According to the response we received from Kraft Heinz, the company’s threadbare CSR reporting was due to the fact that these procedures are still being brought together after the company merger in 2015, and a global CSR report is due to be published in the latter half of this year. Some might say that two years is an awfully long time to get one’s act together on such important issues.
Farm animal welfare
In February 2017, the new Business Benchmark on Farm Animal Welfare (BBFAW) report was released. This report, which is aimed at improving corporate reporting on farm animal welfare, assessed companies on the basis of their published information in five core areas: management commitment and policy; governance and management; leadership and innovation; performance reporting; and performance impact.
The report has been produced annually for the past five years and has steadily been increasing the number of companies it assesses. This time 99 companies were investigated and ranked from Tier 1 (indicating companies that have taken a leadership position) to Tier 6 (where animal welfare does not appear to be on the business agenda).
Kraft Heinz was ranked as Tier 6. This constitutes a marked step backwards for the company since its merger in 2015. That year, both HJ Heinz and Kraft Foods were ranked Tier 4 in the BBFAW report, indicating that each company was ‘making progress on implementation’. Two years later animal welfare appears to no longer be on the business agenda.
Anti-social finance
Our research also suggests that, when it comes to money, Kraft Heinz is interested in keeping it from the tax authorities and giving it to its executives.

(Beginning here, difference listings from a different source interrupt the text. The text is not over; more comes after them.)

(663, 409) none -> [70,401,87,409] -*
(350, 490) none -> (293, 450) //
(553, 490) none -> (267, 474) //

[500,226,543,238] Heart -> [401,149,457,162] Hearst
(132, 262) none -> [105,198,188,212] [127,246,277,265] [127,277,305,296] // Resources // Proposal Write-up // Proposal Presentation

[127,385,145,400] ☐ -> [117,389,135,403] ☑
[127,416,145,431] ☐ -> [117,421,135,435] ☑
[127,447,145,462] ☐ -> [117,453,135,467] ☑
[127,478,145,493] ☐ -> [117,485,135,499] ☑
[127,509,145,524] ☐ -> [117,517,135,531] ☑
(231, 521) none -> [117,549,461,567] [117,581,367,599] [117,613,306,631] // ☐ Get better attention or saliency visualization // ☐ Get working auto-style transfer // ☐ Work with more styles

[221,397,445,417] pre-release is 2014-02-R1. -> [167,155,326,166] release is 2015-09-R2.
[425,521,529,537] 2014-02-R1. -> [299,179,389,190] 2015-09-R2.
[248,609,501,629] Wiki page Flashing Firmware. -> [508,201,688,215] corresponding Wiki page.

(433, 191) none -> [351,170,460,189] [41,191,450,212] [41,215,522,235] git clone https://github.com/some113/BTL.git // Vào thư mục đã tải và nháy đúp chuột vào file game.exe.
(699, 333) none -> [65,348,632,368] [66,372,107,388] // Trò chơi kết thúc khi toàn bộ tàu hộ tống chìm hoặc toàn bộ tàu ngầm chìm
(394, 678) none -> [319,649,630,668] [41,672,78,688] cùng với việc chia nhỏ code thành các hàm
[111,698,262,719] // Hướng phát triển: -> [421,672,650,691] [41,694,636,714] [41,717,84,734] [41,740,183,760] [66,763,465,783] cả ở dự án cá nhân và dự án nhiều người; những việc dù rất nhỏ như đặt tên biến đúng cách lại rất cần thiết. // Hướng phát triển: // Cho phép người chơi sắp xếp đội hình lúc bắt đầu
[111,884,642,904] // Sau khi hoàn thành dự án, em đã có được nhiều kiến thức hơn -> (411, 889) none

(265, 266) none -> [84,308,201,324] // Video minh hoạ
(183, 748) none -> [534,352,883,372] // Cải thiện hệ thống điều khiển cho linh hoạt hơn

In 2017, Kraft Heinz had two subsidiaries in the Cayman Islands, a jurisdiction considered by Ethical Consumer to be a tax haven. Both of these subsidiaries, Highview Atlantic Finance Company Limited and Jacobs Road Limited, were holding companies. These are high-risk company types for tax avoidance as they create no value in aid of themselves, rather they hold shares in other companies (hence the name).
Holding companies can also help large companies reduce their tax obligations in multiple jurisdictions. Finance companies, such as Highview Atlantic, can help companies to ensure that taxable and non-taxable financial transactions flow in the most advantageous directions.
Forgetting for a moment the enormous damage done by tax avoidance to public infrastructure and services (infrastructure and services without which corporations could not operate), the upside of these arrangements for Kraft Heinz is that company executives can draw fabulous salaries.
According to Kraft Heinz’s latest submission to the US Securities and Exchange Commission (SEC), three of the five named executive officers of the company received over $2 million in salaries, bonuses, stock awards and other compensation in the financial year 2016.
Of the other two, Bernardo Hees (CEO) received over $5,272,591 and George Zoghbi (Chief Operating Officer of US Commercial Business) received a whopping $12,135,578.
Palm Oil
Kraft Heinz has been a member of the Roundtable on Sustainable Palm Oil (RSPO) since 2007 and according to their latest Annual Communication on Progress (ACOP) 100% of the palm oil in the company’s global supply chain is certified as ‘sustainable’. The company disclosed volumes of all three types of palm oil (crude palm oil, palm kernel oil and palm oil derivatives) and gave a breakdown of the different types of certification used.
If Kraft Heinz had disclosed its suppliers or been involved in any additional positive initiatives around the palm oil industry, then it would have received our best rating for palm oil sourcing. As it is, it initially received a middle rating. This quickly dropped to worst after a report by Mighty Earth entitled ‘Palm Oil’s Black Box’ landed on Ethical Consumer’s desk.
According to this report, Kraft Heinz is a customer of Olam, a large and secretive Singapore-based palm oil trading company linked with deforestation in Southeast Asia and Africa. In 2015, only 1% of the total palm oil traded by Olam came from its own plantations. The remaining 99% came from third-party suppliers, which Olam has failed to name.